[Source data]

########################################

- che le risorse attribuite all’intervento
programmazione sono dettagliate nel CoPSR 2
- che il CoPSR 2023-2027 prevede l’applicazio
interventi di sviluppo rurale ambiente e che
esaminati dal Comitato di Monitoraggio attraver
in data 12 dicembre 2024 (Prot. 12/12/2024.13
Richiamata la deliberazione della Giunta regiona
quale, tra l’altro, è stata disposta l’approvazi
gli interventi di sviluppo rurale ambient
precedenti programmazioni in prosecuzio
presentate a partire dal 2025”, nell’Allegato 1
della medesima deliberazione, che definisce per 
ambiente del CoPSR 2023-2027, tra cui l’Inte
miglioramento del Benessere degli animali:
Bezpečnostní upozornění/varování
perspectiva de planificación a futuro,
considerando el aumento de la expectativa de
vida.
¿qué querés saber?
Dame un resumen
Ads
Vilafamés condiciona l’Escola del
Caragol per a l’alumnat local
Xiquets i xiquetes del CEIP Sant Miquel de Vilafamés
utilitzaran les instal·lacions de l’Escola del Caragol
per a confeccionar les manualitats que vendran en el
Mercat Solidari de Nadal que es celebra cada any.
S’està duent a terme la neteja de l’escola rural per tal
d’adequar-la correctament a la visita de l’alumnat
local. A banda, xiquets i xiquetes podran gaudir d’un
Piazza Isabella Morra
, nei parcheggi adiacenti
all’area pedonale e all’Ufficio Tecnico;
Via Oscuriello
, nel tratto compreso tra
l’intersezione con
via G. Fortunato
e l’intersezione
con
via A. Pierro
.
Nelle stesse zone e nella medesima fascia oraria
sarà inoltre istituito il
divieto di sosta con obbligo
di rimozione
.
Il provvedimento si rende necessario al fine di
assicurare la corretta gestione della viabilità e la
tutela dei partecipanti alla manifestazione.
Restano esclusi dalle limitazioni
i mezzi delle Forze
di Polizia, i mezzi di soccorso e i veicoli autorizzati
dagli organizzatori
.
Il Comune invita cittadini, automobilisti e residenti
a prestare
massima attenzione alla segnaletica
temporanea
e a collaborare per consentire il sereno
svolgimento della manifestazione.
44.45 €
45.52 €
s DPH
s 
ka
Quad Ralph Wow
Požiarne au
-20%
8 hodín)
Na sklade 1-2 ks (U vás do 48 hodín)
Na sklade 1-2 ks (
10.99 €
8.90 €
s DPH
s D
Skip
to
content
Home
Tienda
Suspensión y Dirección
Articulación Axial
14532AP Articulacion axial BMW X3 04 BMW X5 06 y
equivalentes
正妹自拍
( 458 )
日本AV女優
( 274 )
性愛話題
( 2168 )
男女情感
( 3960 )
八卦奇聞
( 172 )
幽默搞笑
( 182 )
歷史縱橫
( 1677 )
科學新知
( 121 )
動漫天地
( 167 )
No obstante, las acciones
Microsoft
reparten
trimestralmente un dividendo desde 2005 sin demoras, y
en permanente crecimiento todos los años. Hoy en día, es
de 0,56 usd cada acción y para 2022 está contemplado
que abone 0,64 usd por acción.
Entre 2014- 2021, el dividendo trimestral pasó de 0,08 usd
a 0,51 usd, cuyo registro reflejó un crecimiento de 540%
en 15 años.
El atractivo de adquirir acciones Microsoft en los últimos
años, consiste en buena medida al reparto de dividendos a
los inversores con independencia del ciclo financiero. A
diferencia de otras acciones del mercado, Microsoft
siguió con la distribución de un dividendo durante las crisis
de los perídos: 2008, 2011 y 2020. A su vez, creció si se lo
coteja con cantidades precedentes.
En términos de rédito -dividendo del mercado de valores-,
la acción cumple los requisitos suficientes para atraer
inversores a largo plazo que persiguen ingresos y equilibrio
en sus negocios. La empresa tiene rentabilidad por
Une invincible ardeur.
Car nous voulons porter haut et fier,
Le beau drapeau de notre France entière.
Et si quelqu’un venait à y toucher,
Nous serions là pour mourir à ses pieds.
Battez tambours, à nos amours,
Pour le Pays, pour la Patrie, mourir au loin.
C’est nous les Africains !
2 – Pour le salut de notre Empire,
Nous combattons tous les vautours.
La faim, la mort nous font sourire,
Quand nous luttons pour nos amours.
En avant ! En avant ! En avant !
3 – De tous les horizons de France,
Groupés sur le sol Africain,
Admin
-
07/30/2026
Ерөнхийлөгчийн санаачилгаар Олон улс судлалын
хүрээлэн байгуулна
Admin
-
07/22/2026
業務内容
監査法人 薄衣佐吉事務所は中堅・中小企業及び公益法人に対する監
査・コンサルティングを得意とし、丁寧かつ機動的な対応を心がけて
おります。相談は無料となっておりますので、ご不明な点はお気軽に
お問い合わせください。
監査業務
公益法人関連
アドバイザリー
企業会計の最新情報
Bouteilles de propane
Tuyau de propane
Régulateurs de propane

########################################

- **EXERCISE**:
Reproduce the text of every entry above line for line, with no changes.

- **SOLUTION FOR THIS EXERCISE**:
- che le risorse attribuite all’intervento
programmazione sono dettagliate nel CoPSR 2
- che il CoPSR 2023-2027 prevede l’applicazio
interventi di sviluppo rurale ambiente e che
esaminati dal Comitato di Monitoraggio attraver
in data 12 dicembre 2024 (Prot. 12/12/2024.13
Richiamata la deliberazione della Giunta regiona
quale, tra l’altro, è stata disposta l’approvazi
gli interventi di sviluppo rurale ambient
precedenti programmazioni in prosecuzio
presentate a partire dal 2025”, nell’Allegato 1
della medesima deliberazione, che definisce per 
ambiente del CoPSR 2023-2027, tra cui l’Inte
miglioramento del Benessere degli animali:
Bezpečnostní upozornění/varování
perspectiva de planificación a futuro,
considerando el aumento de la expectativa de
vida.
¿qué querés saber?
Dame un resumen
Ads
Vilafamés condiciona l’Escola del
Caragol per a l’alumnat local
Xiquets i xiquetes del CEIP Sant Miquel de Vilafamés
utilitzaran les instal·lacions de l’Escola del Caragol
per a confeccionar les manualitats que vendran en el
Mercat Solidari de Nadal que es celebra cada any.
S’està duent a terme la neteja de l’escola rural per tal
d’adequar-la correctament a la visita de l’alumnat
local. A banda, xiquets i xiquetes podran gaudir d’un
Piazza Isabella Morra
, nei parcheggi adiacenti
all’area pedonale e all’Ufficio Tecnico;
Via Oscuriello
, nel tratto compreso tra
l’intersezione con
via G. Fortunato
e l’intersezione
con
via A. Pierro
.
Nelle stesse zone e nella medesima fascia oraria
sarà inoltre istituito il
divieto di sosta con obbligo
di rimozione
.
Il provvedimento si rende necessario al fine di
assicurare la corretta gestione della viabilità e la
tutela dei partecipanti alla manifestazione.
Restano esclusi dalle limitazioni
i mezzi delle Forze
di Polizia, i mezzi di soccorso e i veicoli autorizzati
dagli organizzatori
.
Il Comune invita cittadini, automobilisti e residenti
a prestare
massima attenzione alla segnaletica
temporanea
e a collaborare per consentire il sereno
svolgimento della manifestazione.
44.45 €
45.52 €
s DPH
s 
ka
Quad Ralph Wow
Požiarne au
-20%
8 hodín)
Na sklade 1-2 ks (U vás do 48 hodín)
Na sklade 1-2 ks (
10.99 €
8.90 €
s DPH
s D
Skip
to
content
Home
Tienda
Suspensión y Dirección
Articulación Axial
14532AP Articulacion axial BMW X3 04 BMW X5 06 y
equivalentes
正妹自拍
( 458 )
日本AV女優
( 274 )
性愛話題
( 2168 )
男女情感
( 3960 )
八卦奇聞
( 172 )
幽默搞笑
( 182 )
歷史縱橫
( 1677 )
科學新知
( 121 )
動漫天地
( 167 )
No obstante, las acciones
Microsoft
reparten
trimestralmente un dividendo desde 2005 sin demoras, y
en permanente crecimiento todos los años. Hoy en día, es
de 0,56 usd cada acción y para 2022 está contemplado
que abone 0,64 usd por acción.
Entre 2014- 2021, el dividendo trimestral pasó de 0,08 usd
a 0,51 usd, cuyo registro reflejó un crecimiento de 540%
en 15 años.
El atractivo de adquirir acciones Microsoft en los últimos
años, consiste en buena medida al reparto de dividendos a
los inversores con independencia del ciclo financiero. A
diferencia de otras acciones del mercado, Microsoft
siguió con la distribución de un dividendo durante las crisis
de los perídos: 2008, 2011 y 2020. A su vez, creció si se lo
coteja con cantidades precedentes.
En términos de rédito -dividendo del mercado de valores-,
la acción cumple los requisitos suficientes para atraer
inversores a largo plazo que persiguen ingresos y equilibrio
en sus negocios. La empresa tiene rentabilidad por
Une invincible ardeur.
Car nous voulons porter haut et fier,
Le beau drapeau de notre France entière.
Et si quelqu’un venait à y toucher,
Nous serions là pour mourir à ses pieds.
Battez tambours, à nos amours,
Pour le Pays, pour la Patrie, mourir au loin.
C’est nous les Africains !
2 – Pour le salut de notre Empire,
Nous combattons tous les vautours.
La faim, la mort nous font sourire,
Quand nous luttons pour nos amours.
En avant ! En avant ! En avant !
3 – De tous les horizons de France,
Groupés sur le sol Africain,
Admin
-
07/30/2026
Ерөнхийлөгчийн санаачилгаар Олон улс судлалын
хүрээлэн байгуулна
Admin
-
07/22/2026
業務内容
監査法人 薄衣佐吉事務所は中堅・中小企業及び公益法人に対する監
査・コンサルティングを得意とし、丁寧かつ機動的な対応を心がけて
おります。相談は無料となっておりますので、ご不明な点はお気軽に
お問い合わせください。
監査業務
公益法人関連
アドバイザリー
企業会計の最新情報
Bouteilles de propane
Tuyau de propane
Régulateurs de propane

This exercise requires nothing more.